>> Start Materials provided
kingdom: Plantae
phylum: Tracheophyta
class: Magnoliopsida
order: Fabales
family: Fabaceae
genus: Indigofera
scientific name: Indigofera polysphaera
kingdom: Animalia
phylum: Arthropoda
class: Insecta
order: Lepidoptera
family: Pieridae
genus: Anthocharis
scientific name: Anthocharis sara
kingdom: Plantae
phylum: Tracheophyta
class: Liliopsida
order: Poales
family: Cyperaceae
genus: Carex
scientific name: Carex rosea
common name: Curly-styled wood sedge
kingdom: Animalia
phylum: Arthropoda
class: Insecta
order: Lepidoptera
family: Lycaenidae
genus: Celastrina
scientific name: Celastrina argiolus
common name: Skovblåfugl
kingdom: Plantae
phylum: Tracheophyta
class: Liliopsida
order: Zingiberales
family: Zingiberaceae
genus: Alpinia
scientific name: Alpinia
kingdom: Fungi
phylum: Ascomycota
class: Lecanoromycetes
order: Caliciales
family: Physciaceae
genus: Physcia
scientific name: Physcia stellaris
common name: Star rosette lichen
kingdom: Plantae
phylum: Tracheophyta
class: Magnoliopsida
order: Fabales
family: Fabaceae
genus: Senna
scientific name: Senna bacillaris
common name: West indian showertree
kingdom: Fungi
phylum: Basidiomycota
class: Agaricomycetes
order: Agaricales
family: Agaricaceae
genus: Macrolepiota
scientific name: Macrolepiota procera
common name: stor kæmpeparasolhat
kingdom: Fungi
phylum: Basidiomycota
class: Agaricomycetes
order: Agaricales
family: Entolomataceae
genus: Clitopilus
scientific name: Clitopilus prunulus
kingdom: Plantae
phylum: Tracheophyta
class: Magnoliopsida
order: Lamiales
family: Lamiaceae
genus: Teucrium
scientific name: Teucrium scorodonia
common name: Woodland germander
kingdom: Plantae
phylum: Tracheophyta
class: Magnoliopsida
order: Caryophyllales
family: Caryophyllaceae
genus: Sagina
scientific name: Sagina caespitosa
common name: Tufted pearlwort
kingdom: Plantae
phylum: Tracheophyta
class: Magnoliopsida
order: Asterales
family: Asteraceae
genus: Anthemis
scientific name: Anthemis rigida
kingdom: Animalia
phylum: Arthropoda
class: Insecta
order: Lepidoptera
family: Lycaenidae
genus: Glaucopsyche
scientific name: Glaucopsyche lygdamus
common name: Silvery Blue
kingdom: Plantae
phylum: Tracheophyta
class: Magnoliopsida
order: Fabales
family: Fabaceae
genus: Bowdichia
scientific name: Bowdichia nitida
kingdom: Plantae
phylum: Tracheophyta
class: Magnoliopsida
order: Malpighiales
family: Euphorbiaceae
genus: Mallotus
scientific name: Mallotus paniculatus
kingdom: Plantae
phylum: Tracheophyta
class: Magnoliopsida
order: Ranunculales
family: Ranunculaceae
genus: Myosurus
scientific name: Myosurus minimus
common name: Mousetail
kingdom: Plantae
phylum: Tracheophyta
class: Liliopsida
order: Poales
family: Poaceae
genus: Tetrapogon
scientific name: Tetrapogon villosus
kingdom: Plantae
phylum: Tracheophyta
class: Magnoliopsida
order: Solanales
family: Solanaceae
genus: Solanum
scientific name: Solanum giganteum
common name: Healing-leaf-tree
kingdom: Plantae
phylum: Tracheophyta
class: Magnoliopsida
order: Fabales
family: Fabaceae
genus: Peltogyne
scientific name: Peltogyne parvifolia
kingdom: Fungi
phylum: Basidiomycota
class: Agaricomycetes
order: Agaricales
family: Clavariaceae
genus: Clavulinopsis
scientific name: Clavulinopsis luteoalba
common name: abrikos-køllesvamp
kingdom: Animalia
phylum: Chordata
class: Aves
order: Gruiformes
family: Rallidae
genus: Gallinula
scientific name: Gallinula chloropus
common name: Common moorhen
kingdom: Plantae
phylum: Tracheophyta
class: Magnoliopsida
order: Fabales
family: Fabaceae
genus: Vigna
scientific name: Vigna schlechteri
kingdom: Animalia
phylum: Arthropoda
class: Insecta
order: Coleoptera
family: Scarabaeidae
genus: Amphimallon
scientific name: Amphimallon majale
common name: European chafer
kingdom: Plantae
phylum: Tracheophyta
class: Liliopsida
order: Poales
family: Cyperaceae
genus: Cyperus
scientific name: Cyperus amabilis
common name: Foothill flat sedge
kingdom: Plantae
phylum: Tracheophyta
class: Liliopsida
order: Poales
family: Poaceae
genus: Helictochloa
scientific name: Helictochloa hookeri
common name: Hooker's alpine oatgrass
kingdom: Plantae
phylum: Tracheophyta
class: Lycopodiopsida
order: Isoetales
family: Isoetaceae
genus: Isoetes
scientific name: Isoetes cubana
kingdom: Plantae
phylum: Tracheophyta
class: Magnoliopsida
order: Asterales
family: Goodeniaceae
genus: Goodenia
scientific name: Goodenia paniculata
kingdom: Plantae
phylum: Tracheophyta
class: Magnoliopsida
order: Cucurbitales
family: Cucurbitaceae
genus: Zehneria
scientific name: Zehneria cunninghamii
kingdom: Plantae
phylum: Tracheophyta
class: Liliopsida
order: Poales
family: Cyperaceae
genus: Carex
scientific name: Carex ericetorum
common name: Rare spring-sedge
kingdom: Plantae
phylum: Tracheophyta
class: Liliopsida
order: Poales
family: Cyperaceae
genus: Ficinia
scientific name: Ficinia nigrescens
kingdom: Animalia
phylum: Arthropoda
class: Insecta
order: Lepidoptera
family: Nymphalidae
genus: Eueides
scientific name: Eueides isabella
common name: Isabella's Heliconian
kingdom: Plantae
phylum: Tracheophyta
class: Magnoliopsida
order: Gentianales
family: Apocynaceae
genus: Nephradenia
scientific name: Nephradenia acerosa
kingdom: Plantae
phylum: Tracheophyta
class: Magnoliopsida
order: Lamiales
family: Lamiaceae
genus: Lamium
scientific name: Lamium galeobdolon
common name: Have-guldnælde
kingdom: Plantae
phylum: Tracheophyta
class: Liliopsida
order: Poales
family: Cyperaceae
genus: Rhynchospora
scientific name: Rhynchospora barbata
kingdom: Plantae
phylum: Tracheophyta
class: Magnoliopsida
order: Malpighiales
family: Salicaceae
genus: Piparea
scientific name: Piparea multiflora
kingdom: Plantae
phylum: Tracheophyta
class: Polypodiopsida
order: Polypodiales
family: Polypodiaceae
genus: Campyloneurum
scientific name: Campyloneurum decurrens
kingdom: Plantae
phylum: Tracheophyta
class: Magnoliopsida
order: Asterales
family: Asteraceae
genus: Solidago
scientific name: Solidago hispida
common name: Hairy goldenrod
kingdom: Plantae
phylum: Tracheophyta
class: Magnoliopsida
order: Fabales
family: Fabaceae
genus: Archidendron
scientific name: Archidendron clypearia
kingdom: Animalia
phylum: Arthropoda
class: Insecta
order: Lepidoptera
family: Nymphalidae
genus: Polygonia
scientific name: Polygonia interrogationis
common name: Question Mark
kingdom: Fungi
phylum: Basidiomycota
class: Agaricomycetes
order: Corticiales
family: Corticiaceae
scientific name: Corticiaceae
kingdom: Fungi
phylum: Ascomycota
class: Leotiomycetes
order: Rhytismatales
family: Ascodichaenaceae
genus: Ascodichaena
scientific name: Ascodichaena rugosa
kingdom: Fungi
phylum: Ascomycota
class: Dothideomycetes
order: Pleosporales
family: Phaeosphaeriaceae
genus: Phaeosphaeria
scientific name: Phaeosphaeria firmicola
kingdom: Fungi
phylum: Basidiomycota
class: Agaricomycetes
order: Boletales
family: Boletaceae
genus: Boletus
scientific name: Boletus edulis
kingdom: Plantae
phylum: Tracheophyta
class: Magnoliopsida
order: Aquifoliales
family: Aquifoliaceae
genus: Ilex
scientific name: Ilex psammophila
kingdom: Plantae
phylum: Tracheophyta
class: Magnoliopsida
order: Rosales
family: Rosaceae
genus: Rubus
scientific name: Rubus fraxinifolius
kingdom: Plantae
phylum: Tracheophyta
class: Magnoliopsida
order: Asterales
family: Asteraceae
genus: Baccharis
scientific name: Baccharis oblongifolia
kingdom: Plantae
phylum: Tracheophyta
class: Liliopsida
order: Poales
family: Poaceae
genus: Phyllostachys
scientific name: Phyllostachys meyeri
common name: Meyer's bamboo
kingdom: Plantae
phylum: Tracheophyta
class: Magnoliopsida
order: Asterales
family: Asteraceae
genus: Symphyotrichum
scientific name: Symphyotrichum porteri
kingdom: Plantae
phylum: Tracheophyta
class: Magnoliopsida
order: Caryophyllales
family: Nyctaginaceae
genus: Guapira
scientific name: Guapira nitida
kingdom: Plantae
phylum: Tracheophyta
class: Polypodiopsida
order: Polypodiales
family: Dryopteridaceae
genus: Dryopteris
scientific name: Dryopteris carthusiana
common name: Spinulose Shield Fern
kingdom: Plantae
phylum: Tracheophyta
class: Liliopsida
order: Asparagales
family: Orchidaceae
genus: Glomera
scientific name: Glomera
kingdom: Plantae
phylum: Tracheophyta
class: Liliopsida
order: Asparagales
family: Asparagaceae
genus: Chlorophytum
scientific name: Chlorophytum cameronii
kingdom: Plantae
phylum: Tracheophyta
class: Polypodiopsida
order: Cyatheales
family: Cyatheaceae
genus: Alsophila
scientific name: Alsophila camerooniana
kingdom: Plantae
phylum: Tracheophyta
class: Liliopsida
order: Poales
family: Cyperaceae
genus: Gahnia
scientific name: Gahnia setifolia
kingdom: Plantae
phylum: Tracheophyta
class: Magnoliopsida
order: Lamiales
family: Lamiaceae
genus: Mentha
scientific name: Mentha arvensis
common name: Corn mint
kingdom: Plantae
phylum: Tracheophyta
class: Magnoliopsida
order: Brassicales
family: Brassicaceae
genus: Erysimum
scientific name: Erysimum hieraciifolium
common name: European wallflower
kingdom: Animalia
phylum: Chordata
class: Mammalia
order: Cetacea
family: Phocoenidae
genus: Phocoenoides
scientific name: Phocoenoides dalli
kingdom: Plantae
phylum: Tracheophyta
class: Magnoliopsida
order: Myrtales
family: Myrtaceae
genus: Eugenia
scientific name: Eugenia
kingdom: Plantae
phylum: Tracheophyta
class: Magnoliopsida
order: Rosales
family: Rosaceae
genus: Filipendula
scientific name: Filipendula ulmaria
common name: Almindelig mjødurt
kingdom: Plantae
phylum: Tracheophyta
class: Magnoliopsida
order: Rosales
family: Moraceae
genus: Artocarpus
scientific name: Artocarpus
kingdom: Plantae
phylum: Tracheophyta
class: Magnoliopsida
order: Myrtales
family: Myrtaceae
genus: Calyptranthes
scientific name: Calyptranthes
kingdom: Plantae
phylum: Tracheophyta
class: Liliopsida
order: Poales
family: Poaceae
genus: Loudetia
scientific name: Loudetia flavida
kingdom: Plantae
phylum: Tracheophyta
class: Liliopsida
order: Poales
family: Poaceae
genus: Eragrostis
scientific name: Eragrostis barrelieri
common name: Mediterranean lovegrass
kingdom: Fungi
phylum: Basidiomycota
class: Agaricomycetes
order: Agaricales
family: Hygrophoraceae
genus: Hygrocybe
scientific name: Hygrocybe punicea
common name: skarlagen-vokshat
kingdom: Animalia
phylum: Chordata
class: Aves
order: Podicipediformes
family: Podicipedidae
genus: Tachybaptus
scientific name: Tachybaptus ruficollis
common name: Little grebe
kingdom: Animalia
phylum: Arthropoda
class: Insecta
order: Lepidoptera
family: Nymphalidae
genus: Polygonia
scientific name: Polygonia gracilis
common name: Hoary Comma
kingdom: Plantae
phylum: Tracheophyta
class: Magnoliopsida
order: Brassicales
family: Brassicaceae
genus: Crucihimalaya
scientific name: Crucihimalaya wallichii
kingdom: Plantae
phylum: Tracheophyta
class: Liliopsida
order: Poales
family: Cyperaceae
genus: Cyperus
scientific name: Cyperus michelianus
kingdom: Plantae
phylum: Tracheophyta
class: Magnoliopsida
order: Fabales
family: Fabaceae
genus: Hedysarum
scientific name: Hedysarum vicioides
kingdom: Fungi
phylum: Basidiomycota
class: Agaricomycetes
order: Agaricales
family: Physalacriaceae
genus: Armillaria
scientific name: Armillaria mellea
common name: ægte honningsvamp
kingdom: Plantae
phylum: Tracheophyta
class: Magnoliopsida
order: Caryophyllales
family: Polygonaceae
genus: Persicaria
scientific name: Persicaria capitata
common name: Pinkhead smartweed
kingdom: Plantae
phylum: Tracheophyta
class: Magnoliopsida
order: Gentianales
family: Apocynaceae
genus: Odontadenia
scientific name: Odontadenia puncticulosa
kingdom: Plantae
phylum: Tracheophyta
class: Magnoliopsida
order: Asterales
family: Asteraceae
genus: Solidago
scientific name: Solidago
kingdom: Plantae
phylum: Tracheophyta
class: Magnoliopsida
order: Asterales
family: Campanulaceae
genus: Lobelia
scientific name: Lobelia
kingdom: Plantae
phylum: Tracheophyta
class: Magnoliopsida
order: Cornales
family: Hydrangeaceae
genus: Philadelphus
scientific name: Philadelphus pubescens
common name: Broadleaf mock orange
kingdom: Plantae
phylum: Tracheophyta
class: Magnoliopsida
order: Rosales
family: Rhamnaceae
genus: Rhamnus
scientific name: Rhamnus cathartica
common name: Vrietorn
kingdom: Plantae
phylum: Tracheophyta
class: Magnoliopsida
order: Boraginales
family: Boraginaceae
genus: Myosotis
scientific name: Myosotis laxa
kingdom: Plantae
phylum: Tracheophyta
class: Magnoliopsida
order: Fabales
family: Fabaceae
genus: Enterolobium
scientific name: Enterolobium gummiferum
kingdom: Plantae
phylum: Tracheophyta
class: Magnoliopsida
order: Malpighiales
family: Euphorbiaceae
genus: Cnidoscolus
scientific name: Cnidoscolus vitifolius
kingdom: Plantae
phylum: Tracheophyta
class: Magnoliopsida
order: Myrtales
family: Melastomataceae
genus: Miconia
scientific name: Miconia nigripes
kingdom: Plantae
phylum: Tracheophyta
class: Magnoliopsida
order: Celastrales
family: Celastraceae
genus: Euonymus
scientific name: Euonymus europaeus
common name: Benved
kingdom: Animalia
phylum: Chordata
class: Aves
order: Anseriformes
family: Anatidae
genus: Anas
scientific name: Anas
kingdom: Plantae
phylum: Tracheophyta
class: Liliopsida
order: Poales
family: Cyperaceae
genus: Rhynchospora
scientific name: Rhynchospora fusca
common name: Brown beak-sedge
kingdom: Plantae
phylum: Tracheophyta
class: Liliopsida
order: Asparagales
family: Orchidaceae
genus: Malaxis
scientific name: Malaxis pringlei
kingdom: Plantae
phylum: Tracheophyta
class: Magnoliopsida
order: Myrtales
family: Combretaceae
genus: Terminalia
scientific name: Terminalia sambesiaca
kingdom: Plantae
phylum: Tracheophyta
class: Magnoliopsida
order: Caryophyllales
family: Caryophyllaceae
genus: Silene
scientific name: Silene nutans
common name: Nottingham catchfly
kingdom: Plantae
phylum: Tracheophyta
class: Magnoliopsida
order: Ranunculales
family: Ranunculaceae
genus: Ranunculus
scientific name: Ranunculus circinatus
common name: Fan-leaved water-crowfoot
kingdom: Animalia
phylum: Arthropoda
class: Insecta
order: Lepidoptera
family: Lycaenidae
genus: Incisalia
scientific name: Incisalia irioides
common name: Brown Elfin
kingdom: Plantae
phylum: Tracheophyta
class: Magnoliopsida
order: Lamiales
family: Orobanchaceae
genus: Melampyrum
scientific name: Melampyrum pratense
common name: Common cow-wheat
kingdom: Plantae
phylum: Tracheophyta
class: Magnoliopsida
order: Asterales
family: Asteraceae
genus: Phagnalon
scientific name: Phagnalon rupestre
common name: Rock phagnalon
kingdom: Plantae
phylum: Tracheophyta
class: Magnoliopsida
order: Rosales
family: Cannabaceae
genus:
>> End Materials provided
# Exercise directions
Copy the records from the line with "scientific name: Filipendula ulmaria" to the line with "genus: Crucihimalaya", and replace "common name" with "vernacular name" throughout. Keep everything else the same.

# Exercise response
scientific name: Filipendula ulmaria
vernacular name: Almindelig mjødurt
kingdom: Plantae
phylum: Tracheophyta
class: Magnoliopsida
order: Rosales
family: Moraceae
genus: Artocarpus
scientific name: Artocarpus
kingdom: Plantae
phylum: Tracheophyta
class: Magnoliopsida
order: Myrtales
family: Myrtaceae
genus: Calyptranthes
scientific name: Calyptranthes
kingdom: Plantae
phylum: Tracheophyta
class: Liliopsida
order: Poales
family: Poaceae
genus: Loudetia
scientific name: Loudetia flavida
kingdom: Plantae
phylum: Tracheophyta
class: Liliopsida
order: Poales
family: Poaceae
genus: Eragrostis
scientific name: Eragrostis barrelieri
vernacular name: Mediterranean lovegrass
kingdom: Fungi
phylum: Basidiomycota
class: Agaricomycetes
order: Agaricales
family: Hygrophoraceae
genus: Hygrocybe
scientific name: Hygrocybe punicea
vernacular name: skarlagen-vokshat
kingdom: Animalia
phylum: Chordata
class: Aves
order: Podicipediformes
family: Podicipedidae
genus: Tachybaptus
scientific name: Tachybaptus ruficollis
vernacular name: Little grebe
kingdom: Animalia
phylum: Arthropoda
class: Insecta
order: Lepidoptera
family: Nymphalidae
genus: Polygonia
scientific name: Polygonia gracilis
vernacular name: Hoary Comma
kingdom: Plantae
phylum: Tracheophyta
class: Magnoliopsida
order: Brassicales
family: Brassicaceae
genus: Crucihimalaya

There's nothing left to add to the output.